Or, if not friends, at least find a workable compromise and get the buses running again.
I’m glad we forked out for a better car this year. I can’t imagine trying to do all this running around from job to school to job to home to babysitter with the car we had before, which was on the verge of crapping out. At least we have a car. Others are not so lucky and it’s costly and frustrating to work around this.
The transit lockout has left Saskatoon’s Oskayak High School to hire its own bus service in order to get students to class.
During the first school week without buses, only one-third of the student population was able to make it to school.
“I heavily rely on the transit system because I have school, I go to work, and I have dance practices to go to and that’s not happening,” Grade 12 student Heaven Adams said.
“It makes it a lot harder. It’s a lot harder to find rides or I spend a huge amount of money on cabs and it’s just ridiculous.”
Adams, along with all of the school’s 315 students, uses city transit to get to classes.
The Man drove me to work early so he could drive downtown to get the Little Man and take him to school. He and his mother have been stuck walking for an hour every morning but yesterday mom’s chronic back issues were acting up and she apparently had no way to get him there so he missed the whole day. (This is not the first time he’s missed, either, but that’s another issue — had she just asked on Sunday, we could have gone over there to get him Monday morning! I also kick myself for not thinking to suggest that. Poor kid’s gonna fall so far behind and it’s French immersion, too.)

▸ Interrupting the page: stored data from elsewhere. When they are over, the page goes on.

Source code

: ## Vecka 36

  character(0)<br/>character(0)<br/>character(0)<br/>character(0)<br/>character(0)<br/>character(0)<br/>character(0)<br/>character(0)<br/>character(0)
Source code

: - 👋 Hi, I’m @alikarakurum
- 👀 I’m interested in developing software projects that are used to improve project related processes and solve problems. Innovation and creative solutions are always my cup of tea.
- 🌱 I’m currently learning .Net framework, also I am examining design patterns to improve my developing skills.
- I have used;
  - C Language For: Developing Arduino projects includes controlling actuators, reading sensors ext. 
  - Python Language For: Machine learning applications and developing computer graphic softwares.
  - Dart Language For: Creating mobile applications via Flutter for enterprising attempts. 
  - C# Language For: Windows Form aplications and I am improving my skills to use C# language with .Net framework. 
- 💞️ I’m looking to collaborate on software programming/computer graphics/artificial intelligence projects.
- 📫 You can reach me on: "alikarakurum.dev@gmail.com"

So, the Man picked up the Little Man, drove him to school, then the Man drove back to my workplace so I could drive him to his workplace and drive back to mine. We didn’t have to pick up the Little Man in the afternoon, but I drove home so I could get a few things done and get supper started and then I’m back in the car to get the Man when his shift is done.
The city is into its second week without buses and the ways in which it is affecting people is growing.
Life without a bus ride has been very challenging for Grace Kuhn. She has been taking the bus for years. She uses transit for everything from getting to work, to appointments, to meeting with friends. She’s turned to Kijiji to help fill the transportation void but unfortunately that has fallen through as well.
“I literally sit down and cried,” Kuhn said.
She can’t afford to spend $600 a month on cab fare and she doesn’t want to spend all of her savings. What really frustrated her was the response she got after she wrote an email to her city councillor.
“Saying, sorry this has happened, but here’s a couple of links, you can (go online) to get yourself a ride. You’re kidding me?” Kuhn said.
Like I said, we’re very fortunate we can afford a car. A lot of people in this city rely on transit and even with a car, we use the bus quite a bit, too, on account of shift work schedules and kid trading between houses and other needs. We need a working bus system.
It’s great news that the city has agreed to pay for 10 new buses, but they’re not additional buses, they’re replacement buses for ancient machines that keep breaking down.
A shortage of mechanics that caused a backlog of bus maintenance was the biggest factor for cancelled routes prior to unionized transit workers being locked out by the city on Sept. 20.
Older buses were also partially to blame for cancelled routes after the Labour Day weekend.
Some of the buses currently in the fleet are over 20-years-old and have more than 1.5 million kilometres.
That’s like 2 trips to the moon and back. Small wonder they’re falling apart…
Unrelated, but interesting for other reasons (mostly because I somehow never heard about it), apparently at the start of September, a 9 year old took a brief joyride in a bus that was left running with the door unlocked. The kid promptly drove the bus out of the garage area and onto the street. Eventually he struck another bus parked not far away and another vehicle. Due to his age, the police are unable to lay any charges on him.
No injuries were reported and damage to the buses is estimated between $1,000 and $10,000.
“This is not a case where policies need to be reviewed or practises need to be reviewed, this is a case where, from what I’ve seen, policy and procedures were very clearly violated,” said Jorgenson.
The city is in the early stages of the investigation.